Today, immigrants make up around 13 percent of the U.S. population, yet they play a great role in entrepreneurship and business formation relative to their overall numbers. According to a report
from the Kauffman Foundation, immigrants continue to be almost twice as likely as the native-born to become entrepreneurs. In fact, in 2014 immigrant entrepreneurs launched 28.5 percent of new businesses and continue to help fuel a growth in new business creation nationally. This is an increase from 25.9 percent in 2013 and 13.3 percent in 1996.
While many of these new businesses are not necessarily high-tech startups in Silicon Valley, the typical immigrant entrepreneur in communities throughout the country is opening in small 'mom and pop' shops, such as a taqueria or a dry-cleaning shop.

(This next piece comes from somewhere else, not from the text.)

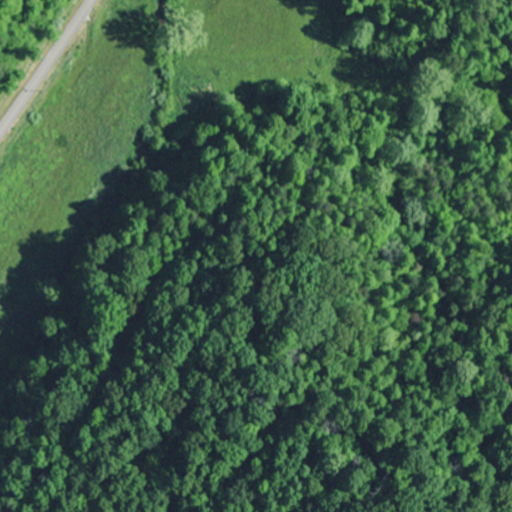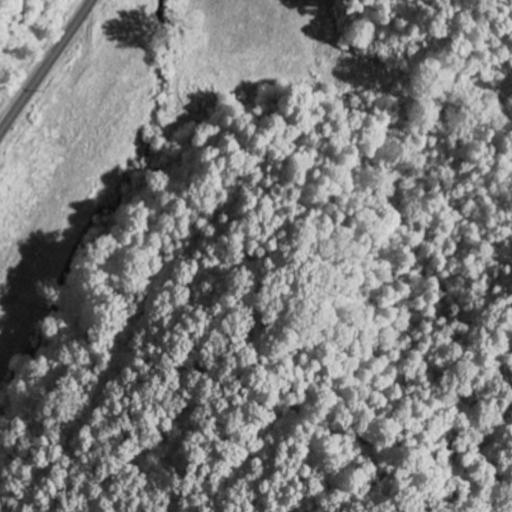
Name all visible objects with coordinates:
road: (309, 37)
road: (46, 67)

Starting a small business is often a "step ahead for these hardworking, ambitious immigrants who may lack the language skills or formal educational credentials to secure good jobs in traditional workplace settings."
According to the Fiscal Policy Institute
in 31 of the 50 largest U.S. metropolitan areas, immigrants accounted for all of the net growth in owners of businesses in the retail, accommodation and food services, and neighborhood services sectors. "Although these are businesses that do not often get huge profits, they in fat play a big role in neighborhood revitalization, and they can be an important economic step up for the entrepreneurs," according to David Kallick, who conducted the report.